Yesterday was awful at work. I couldn’t stare at anything for too long without my eye tearing. I couldn’t wear eye make-up because of the pain, so I went with the vibrant lip instead…which matched the red blood shot color of my Pop-eye. By the time I got home I was a mess. I was tired from squinting, exhausted from the pain and disappointed that our anniversary was becoming a bust. I couldn’t even make a nice dinner because my spacial vision was so off that I was afraid I’d burn down the house!
Steven came to the rescue. He suggested I put together a make shift eye patch to give my eye a rest. After fussing about it for a while, I realized that he was probably right.
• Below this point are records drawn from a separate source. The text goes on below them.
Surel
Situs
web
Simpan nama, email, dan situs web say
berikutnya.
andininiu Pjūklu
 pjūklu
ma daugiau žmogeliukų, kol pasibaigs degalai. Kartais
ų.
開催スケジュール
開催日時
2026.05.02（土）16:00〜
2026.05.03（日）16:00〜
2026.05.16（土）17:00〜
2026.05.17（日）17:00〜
While I patched up, he made me a healthy martini and declared an official pizza and TV night. And he told me I looked cute. Of course I begged him to take a picture of me in my Christmas jammies, sprawled out on the sofa under a blankie, sucking down a slurpee sized martini and smiling like a nut job. He would not do it. I guess I didn’t really look all that cute…or maybe he knew I only looked cute to him. It doesn’t matter. What does matter is that we were both extremely happy sitting there making jokes about my eye patch, snarfing down pizza and staring, with 3 eyes, at the tube. And that, my friends, is love!
So HAPPY ANNIVERSARY, HONEY. I love you. I absolutely know you love me. And cancer doesn’t factor into any of it. It’s just an eye patch in our life…only I take pictures of it!